Шрифт:
Шишкин стал сыпать названиями деревень и сел, где, по его расчетам, немцы должны были оставить гарнизоны.
– В бой не вступать. Провести визуальное наблюдение, сделать выводы и возвращаться. Утром же выдвинемся к наиболее лакомому кусочку. Как считаете, товарищи командиры?
А командиры были не против. Разве поспоришь с мнением командования? Тем паче, что решение было единственно разумным в данной ситуации…

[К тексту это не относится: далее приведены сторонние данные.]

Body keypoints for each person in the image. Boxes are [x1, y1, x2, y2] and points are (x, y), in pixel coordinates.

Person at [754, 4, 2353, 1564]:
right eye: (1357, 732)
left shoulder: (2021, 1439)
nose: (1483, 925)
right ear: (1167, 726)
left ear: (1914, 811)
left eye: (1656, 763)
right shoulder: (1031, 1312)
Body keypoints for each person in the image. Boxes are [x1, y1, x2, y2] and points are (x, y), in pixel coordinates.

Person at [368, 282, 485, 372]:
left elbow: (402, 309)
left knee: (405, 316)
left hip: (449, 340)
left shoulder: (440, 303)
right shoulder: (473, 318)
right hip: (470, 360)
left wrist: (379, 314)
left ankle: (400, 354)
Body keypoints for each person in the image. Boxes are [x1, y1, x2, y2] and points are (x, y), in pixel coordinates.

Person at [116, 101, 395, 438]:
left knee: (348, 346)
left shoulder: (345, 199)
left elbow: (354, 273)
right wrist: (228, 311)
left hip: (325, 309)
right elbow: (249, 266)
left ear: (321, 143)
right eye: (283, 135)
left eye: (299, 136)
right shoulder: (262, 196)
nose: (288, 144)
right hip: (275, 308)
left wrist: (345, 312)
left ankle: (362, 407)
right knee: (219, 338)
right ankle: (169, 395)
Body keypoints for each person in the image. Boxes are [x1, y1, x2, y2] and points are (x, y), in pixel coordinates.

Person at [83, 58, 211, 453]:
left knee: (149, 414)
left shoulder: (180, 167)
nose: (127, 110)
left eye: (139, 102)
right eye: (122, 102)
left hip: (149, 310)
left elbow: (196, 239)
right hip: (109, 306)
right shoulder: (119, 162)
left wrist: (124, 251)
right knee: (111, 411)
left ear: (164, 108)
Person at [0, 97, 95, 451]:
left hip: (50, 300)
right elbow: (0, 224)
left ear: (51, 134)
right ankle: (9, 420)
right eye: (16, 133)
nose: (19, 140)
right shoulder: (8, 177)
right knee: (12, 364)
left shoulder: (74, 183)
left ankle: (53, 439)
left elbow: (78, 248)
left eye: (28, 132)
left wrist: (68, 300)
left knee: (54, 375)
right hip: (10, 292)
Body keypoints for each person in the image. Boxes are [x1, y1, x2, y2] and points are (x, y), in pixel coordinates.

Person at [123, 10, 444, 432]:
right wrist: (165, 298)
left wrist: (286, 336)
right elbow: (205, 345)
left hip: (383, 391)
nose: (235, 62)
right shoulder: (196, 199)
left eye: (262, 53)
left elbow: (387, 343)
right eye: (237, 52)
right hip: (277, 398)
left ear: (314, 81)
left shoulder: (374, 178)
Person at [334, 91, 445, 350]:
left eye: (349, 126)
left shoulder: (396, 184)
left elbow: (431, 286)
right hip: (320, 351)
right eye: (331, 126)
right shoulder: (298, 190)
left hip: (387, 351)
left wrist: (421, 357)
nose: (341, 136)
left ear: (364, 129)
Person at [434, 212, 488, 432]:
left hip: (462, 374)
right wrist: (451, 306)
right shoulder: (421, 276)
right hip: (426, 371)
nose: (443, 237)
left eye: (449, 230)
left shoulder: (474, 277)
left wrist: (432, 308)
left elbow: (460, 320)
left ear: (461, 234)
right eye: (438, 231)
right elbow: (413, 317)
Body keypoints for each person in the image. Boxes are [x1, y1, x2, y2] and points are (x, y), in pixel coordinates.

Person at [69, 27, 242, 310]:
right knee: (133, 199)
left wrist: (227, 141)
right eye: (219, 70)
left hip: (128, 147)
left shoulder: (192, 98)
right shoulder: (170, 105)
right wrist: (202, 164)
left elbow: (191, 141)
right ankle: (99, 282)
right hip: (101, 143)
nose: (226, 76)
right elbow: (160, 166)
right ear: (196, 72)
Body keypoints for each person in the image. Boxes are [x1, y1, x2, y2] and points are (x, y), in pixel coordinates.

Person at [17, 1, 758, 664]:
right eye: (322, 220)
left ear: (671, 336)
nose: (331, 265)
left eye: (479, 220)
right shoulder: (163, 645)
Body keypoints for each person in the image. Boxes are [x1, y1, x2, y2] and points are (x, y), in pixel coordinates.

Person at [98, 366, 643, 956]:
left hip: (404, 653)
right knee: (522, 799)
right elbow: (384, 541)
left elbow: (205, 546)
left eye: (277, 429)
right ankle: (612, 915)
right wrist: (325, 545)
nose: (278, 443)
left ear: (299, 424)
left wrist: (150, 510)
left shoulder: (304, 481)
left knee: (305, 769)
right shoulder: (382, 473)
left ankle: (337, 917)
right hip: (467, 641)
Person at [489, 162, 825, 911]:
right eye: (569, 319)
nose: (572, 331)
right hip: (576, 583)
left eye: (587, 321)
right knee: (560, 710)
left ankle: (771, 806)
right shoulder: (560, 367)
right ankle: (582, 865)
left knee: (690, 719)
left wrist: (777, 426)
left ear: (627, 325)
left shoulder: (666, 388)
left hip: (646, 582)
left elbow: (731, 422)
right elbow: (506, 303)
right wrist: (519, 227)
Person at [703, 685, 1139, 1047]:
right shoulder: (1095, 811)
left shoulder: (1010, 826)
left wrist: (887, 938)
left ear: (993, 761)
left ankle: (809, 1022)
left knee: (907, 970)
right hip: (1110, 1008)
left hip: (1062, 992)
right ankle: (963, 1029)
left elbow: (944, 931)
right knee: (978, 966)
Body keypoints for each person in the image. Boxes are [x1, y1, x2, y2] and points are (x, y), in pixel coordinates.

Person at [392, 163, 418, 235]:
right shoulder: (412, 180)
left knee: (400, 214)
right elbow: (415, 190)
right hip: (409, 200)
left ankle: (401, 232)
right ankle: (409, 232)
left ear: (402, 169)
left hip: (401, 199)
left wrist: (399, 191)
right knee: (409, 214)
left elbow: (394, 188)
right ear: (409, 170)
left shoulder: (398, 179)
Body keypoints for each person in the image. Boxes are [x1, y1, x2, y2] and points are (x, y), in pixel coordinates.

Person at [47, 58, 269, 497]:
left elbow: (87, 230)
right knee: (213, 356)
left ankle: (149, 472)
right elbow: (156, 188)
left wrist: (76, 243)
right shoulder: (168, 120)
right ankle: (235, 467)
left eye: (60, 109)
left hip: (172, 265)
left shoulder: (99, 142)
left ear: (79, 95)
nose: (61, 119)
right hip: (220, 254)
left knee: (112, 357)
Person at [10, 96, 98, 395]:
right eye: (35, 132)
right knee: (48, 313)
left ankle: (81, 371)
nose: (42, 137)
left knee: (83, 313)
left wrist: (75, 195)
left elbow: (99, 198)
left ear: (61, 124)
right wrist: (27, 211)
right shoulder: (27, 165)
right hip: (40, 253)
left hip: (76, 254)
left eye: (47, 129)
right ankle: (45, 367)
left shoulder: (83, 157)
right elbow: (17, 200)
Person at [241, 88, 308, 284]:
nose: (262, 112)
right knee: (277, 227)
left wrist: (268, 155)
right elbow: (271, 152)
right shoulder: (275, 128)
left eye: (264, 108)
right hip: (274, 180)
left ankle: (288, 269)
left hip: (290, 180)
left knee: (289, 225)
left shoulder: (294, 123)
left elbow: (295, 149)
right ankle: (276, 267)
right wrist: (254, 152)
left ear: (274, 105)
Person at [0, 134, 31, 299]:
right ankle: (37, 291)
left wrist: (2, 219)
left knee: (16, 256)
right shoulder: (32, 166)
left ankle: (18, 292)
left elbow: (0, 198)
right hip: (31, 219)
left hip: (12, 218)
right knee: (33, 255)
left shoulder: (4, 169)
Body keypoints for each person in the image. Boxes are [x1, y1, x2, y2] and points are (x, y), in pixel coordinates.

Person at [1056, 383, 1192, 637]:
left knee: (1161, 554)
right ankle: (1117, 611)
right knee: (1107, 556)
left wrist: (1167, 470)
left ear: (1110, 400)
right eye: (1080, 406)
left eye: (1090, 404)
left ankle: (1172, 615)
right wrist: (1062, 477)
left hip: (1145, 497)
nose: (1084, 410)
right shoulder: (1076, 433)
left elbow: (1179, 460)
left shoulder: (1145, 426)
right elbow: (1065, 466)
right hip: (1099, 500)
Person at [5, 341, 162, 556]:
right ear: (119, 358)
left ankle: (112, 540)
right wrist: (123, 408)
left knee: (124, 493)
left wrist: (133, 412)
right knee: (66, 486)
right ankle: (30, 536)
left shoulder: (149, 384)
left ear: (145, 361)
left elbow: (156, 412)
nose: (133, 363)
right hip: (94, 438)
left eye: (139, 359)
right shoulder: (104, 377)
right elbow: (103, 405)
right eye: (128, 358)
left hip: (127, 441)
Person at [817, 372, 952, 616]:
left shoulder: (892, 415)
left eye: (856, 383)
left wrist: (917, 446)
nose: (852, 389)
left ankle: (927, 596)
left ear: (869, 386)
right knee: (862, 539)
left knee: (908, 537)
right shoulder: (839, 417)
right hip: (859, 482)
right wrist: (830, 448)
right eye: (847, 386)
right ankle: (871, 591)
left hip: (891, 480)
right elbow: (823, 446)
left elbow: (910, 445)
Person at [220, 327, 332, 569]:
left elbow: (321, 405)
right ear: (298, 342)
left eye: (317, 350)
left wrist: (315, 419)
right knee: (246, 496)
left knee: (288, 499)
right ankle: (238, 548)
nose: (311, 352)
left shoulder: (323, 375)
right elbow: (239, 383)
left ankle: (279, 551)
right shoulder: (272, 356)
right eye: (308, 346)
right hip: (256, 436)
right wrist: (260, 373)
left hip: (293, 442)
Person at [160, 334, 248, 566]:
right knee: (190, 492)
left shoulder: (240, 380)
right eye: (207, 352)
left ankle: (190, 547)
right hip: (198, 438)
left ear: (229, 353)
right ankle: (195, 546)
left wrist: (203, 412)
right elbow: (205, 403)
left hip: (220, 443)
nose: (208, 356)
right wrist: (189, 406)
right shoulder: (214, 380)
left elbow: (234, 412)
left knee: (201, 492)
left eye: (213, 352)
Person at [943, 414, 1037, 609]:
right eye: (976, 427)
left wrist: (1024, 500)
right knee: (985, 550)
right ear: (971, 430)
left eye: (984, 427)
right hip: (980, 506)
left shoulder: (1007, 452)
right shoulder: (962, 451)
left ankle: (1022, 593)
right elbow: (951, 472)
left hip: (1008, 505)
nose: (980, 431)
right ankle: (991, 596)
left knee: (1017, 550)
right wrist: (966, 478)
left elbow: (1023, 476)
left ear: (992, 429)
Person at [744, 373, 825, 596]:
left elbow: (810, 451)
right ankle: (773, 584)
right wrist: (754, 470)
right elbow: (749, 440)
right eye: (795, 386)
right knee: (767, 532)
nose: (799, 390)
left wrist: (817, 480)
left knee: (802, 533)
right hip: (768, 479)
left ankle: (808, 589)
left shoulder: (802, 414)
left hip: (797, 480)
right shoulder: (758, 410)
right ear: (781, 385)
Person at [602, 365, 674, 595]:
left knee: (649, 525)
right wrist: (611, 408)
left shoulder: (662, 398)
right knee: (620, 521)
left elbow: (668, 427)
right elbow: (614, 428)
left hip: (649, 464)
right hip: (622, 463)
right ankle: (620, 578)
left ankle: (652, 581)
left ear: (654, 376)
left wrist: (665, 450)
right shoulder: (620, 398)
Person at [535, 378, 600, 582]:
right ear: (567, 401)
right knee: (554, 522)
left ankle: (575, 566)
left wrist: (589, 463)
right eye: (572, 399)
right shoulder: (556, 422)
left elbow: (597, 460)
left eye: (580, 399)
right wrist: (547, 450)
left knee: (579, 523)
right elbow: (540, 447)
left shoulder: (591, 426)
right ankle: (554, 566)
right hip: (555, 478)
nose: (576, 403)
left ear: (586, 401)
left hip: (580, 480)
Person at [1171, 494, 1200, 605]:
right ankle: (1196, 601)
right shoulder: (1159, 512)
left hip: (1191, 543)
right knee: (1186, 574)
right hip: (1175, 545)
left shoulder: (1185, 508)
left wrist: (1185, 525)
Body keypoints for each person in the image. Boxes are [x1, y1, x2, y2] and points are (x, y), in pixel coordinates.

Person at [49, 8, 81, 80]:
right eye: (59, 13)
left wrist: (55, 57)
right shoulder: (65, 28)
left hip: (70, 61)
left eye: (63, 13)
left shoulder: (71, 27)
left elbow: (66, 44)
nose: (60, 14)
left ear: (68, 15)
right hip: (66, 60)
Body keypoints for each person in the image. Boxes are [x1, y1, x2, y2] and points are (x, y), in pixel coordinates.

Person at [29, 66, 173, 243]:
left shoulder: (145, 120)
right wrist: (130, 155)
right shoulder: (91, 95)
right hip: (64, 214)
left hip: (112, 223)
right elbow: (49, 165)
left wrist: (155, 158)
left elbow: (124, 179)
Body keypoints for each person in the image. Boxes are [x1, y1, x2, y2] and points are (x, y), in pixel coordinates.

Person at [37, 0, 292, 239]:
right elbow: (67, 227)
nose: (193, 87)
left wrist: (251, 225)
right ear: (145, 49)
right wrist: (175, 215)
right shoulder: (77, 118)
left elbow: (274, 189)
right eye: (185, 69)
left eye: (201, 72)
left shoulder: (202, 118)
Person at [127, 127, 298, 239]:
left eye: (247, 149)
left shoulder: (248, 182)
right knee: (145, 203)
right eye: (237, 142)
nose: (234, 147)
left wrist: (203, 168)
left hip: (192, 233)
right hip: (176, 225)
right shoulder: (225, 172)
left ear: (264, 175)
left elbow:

Совещание закончилось за час до наступления сумерек.
– Малеев, останься, – приказал Тарасов командиру разведчиков. – Задача понятна?
– Обижаете, товарищ подполковник… – забасил тот. – Что я, пень какой?
– Павел Федулович, – обратился Тарасов к старшему лейтенанту. – От тебя жизнь пацанов зависит. И судьба операции в итоге. Понимаешь? Минимум действий, максимум внимания. Придержи своих орлов комнатных.
– Чего это комнатных-то? – привычно обиделся Малеев на привычную шутку командира.
– А то знаю, хоть и ходят, аки тени отца Гамлета, а немцам глотки хотят порезать. Так?
– А как же…
– Вот именно сегодня и не надо резать. Успеете еще.
– Языки?
– Брать. Желательно фона какого-нибудь.
– Будет вам фон. Хотите этого… Как его… Брык… Бряк… – Малеев никак не мог запомнить фамилию командующего окруженной Демянской группировкой.
– Фон Брокдорфа-Алефельда. Тоже неплохо. Но это потом. Ты мне сначала доставь сведения о продуктовых складах. Подкрепимся и будем этого фона по всему графству гонять.
Старший лейтенант не понял:
– По какому графству?
Тарасов засмеялся во все тридцать два зуба:
– А еще разведка… Ты что, не знаешь, что немцы котел «Демянским графством» называют?
Малеев ошеломленно захлопал глазами:
– Первый раз слышу…
– Иди бойцов собирай, Павел Федулович. С богом!
Тарасов похлопал по плечу медведистого разведчика.
Тот козырнул и умчался к своим архаровцам.
Тарасов вздохнул и отправился обратно в свою снежную яму, по недоразумению названную блиндажом.
Но дойти не успел. Его перехватил связист:
– Товарищ командир! Радиограмма из штаба фронта!
Ночь. Темнота такая, что можно глаз выколоть. По-настоящему глаз выткнуть… Наткнувшись на ветку в буреломе.
Наверное, только русские люди умеют потеть в двадцатиградусный мороз.
А знаете почему?
Все просто.
Русский – это прилагательное. Он приложен к своей стране. Немец, англичанин, американец, француз – они существительные. Пока они существуют – существуют и их страны. Но убей немца – не будет и Германии.
Убей американца – не будет Америки.
Убей русского – не будет русского. А Россия останется. И другой русский придет… Через бурелом, через ночь, через сугробы.
И пот щиплет глаза, стекая из-под шерстяного подшлемника.
Темень такая, что видно только белеющий под ногами снег. Пять километров по бурелому за три часа. Почти каждый шаг – в перелет кустов. Пять километров – и котелок пота с каждого. И еще одна сломанная лыжа – бойца пришлось отправить обратно по следам. Гадство… А ведь надо вернуться с докладом к шести утра. Что там в этом Опуеве?
Малеев сказал командиру разведгруппы, что – возможно! не более! просто возможно! – в Малом Опуеве штаб какой-то там мекленбуржской дивизии.
Деревья внезапно стали расступаться.
– Дорога, командир! Зимник! – остановился вдруг Ваня Кочуров, тот, который тропил снег последние десять минут. – Глеб, позырь!
Отделение рухнуло в сугроб, скрипнув снегом. А потом сержант Глеб Клепиков пополз вперед. Рассмотреть, что там и как…
Глеб подождал в придорожных кустах минут пять. Тишина. Никого. Только звездное небо и тихое потрескивание замороженных веток… Тишина…
Сержант поднялся и боком – лесенкой переставляя лыжи – поднялся на дорогу.
– Наезженная. Машины ходят. И сани! – крикнул он, присев и поглаживая спрессованный снег.
На голове его была шапка, уши которой были плотно подвязаны под подбородком. А сверху был накинут капюшон белого маскхалата. Поэтому он сразу и не услышал, что его спиной появился сначала тонкий, а потом все более басовитый гул автомобиля.
Когда он обернулся, было уже поздно. Легковая машина вывернула из-за поворота. Прыгать за обочину было поздно. И сержант Клепиков принял единственно верное решение – он развернулся лицом к синему, маскировочному свету фар и властно поднял руку, ладонью к машине – «Стоп!».